Transforming Your Business Vision
One of the most difficult tasks as a business owner is establishing and maintaining a company vision. Having this vision is essential because you can use it as a compass for each decision made along the way. When we were just starting out at firstPRO, our mission was to be all things to all people, but we quickly learned that this is an impossible task and a formula that will never result in a profitable business.
Step one is to make a list of how you would like your clients, employees and even your competition to describe you. Then add the issues that are important to you as the leader. Determine where you want the company to be five years down the road, and backtrack what needs to be in place to get there. Use all of this information to not only form a concise mission statement, but also to create several paragraphs or more describing your goals and identity in more detail. The lengthier version will be used by upper management as a compass to keep you on track.
I have found that it is necessary in my own business to evaluate our game plan, mission and overall image about once every five years to ensure we are keeping up with the changes in technology, business and philosophies. When I began in the employment business over 25 years ago, we used terms like “headhunters” and “temporary workers.” Over the years, terminology has changed and we have adopted words like “staffing,” “workforce management” and “talent acquisition” to describe what we do, requiring continual revamping of our marketing materials.
As firstPRO has grown, we have had the luxury of redefining the skill levels and type of business we are after, allowing us to upgrade the disciplines we service and the coinciding profit margins.
You may find that it is necessary to change a few things to keep looking fresh in the current market, but rarely will you change the basic bones of your business ideals. If you begin committed to customer satisfaction, strong integrity and creating opportunities for young employees, it is likely that those things will remain important. Changing the true culture of the company can be difficult, and more often than not, will result in high turnover of your client base and staff.
The best time to evaluate your company is when you experience a lack of growth or downturn in business. Go back to the basics, determine where you have gone off track and brainstorm what needs to be changed and how.
Most importantly, you need to pay attention to overall business trends and the market fluctuation in your specific industry. Subscribe to respected trade publications and attend industry associations.
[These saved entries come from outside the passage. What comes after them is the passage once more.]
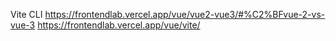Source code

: Vite CLI
https://frontendlab.vercel.app/vue/vue2-vue3/#%C2%BFvue-2-vs-vue-3
https://frontendlab.vercel.app/vue/vite/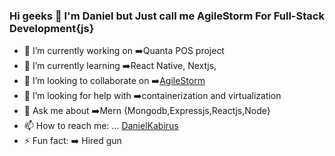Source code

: ### Hi geeks 👋 I'm Daniel but Just call me AgileStorm For Full-Stack Development{js}



- 🔭 I’m currently working on :arrow_right:Quanta POS project
- 🌱 I’m currently learning :arrow_right:React Native, Nextjs, 
- 👯 I’m looking to collaborate on :arrow_right:[AgileStorm](https://agilestorm.co.ke/)
- 🤔 I’m looking for help with :arrow_right:containerization and virtualization
- 💬 Ask me about :arrow_right:Mern {Mongodb,Expressjs,Reactjs,Node}
- 📫 How to reach me: ... [DanielKabirus](https://www.linkedin.com/in/danielkabirus)
- ⚡ Fun fact: :arrow_right: Hired gun

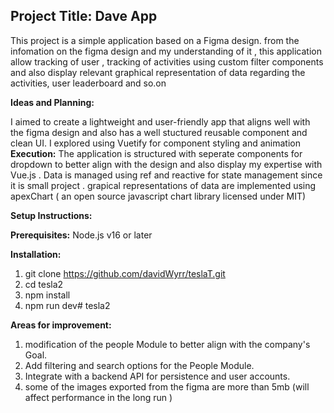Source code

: ## Project Title: Dave App

This project is a simple application based on a Figma design. from the infomation on the figma design and my understanding of it , this application allow tracking of user , tracking of activities using custom filter components and also display relevant graphical representation of data regarding the activities, user leaderboard and so.on

**Ideas and Planning:**

I aimed to create a lightweight and user-friendly app that aligns well with the figma design and also has a well stuctured reusable component and clean UI. I explored using Vuetify for component styling and animation
**Execution:**
The application is structured with seperate components for dropdown to better align with the design and also display my expertise with Vue.js . Data is managed using ref and reactive for state management since it is small project . grapical representations of data are implemented using apexChart ( an open source javascript chart library licensed under MIT)

**Setup Instructions:**

 **Prerequisites:** Node.js v16 or later

 **Installation:**
1. git clone https://github.com/davidWyrr/teslaT.git
2. cd tesla2
3. npm install
4. npm run dev# tesla2

**Areas for improvement:**

1.  modification of the people Module to better align with the company's Goal.
2.  Add filtering and search options for the People Module.
3.  Integrate with a backend API for persistence and user accounts.
4. some of the images exported from the figma  are more than 5mb (will affect performance in the long run )
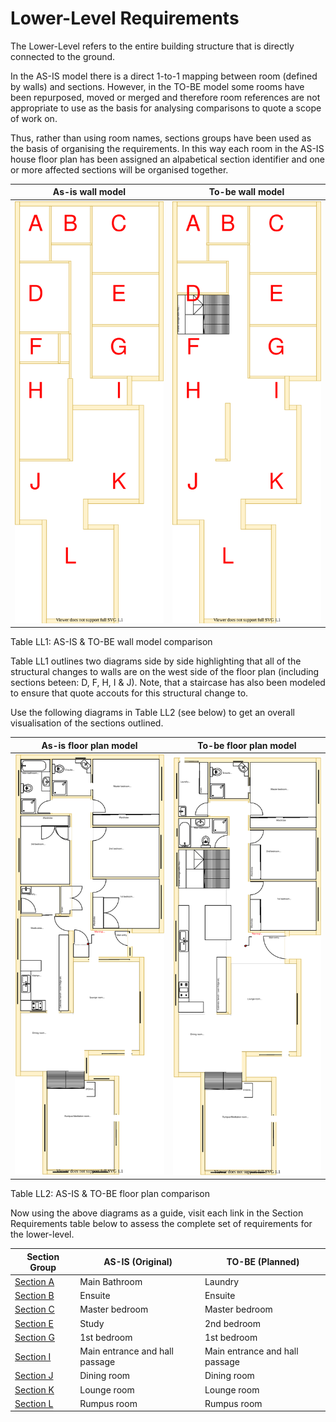 # Lower-Level Requirements

The Lower-Level refers to the entire building structure that is directly connected to the ground. 

In the AS-IS model there is a direct 1-to-1 mapping between room (defined by walls) and sections. However, in the TO-BE model some rooms have been repurposed, moved or merged and therefore room references are not appropriate to use as the basis for analysing comparisons to quote a scope of work on.

Thus, rather than using room names, sections groups have been used as the basis of organising the requirements. In this way each room in the AS-IS house floor plan has been assigned an alpabetical section identifier and one or more affected sections will be organised together. 


|As-is wall model| To-be wall model|
|---|---|
|![AS-IS lower-level diagram](Lower-Level-AS-IS-sections.svg)|![TO-BE lower-level diagram](Lower-Level-TO-BE-sections.svg)|
Table LL1: AS-IS & TO-BE wall model comparison

Table LL1 outlines two diagrams side by side highlighting that all of the structural changes to walls are on the west side of the floor plan (including sections beteen: D, F, H, I & J). Note, that a staircase has also been modeled to ensure that quote accouts for this structural change to.

Use the following diagrams in Table LL2 (see below) to get an overall visualisation of the sections outlined.

|As-is floor plan model| To-be floor plan model|
|---|---|
|![AS-IS lower-level diagram](Lower-Level-AS-IS-floor-plan.svg)|![TO-BE lower-level diagram](Lower-Level-TO-BE-floor-plan.svg)|
Table LL2: AS-IS & TO-BE floor plan comparison

Now using the above diagrams as a guide, visit each link in the Section Requirements table below to assess the complete set of requirements for the lower-level.

|Section Group| AS-IS (Original) | TO-BE (Planned)|
|---|---|---|
|[Section A](./section-A-requirements.md)|Main Bathroom|Laundry|
|[Section B](./section-B-requirements.md)|Ensuite|Ensuite|
|[Section C](./section-C-requirements.md)|Master bedroom|Master bedroom|
|[Section E](./section-E-requirements.md)|Study|2nd bedroom|
|[Section G](./section-G-requirements.md)|1st bedroom|1st  bedroom|
|[Section I](./section-I-requirements.md)|Main entrance and hall passage|Main entrance and hall passage|
|[Section J](./section-J-requirements.md)|Dining room|Dining room|
|[Section K](./section-K-requirements.md)|Lounge room|Lounge room|
|[Section L](./section-L-requirements.md)|Rumpus room|Rumpus room|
Pay attention to your competition and what the leaders in your industry are doing. Communicate with your staff and client base, and ask questions about problems they are up against or things they were like to see. Timely information is invaluable and should always be included as part of your evaluation process.
I am not sure exactly what our company will look like in ten years. Technological advances have certainly changed the way in which we have operated our business in the past, but the emphasis that we have put on professionalism, creating win/win situations and our entrepreneurial environment has remained the same and will continue. Most importantly, we are open and receptive to the idea that change needs to happen.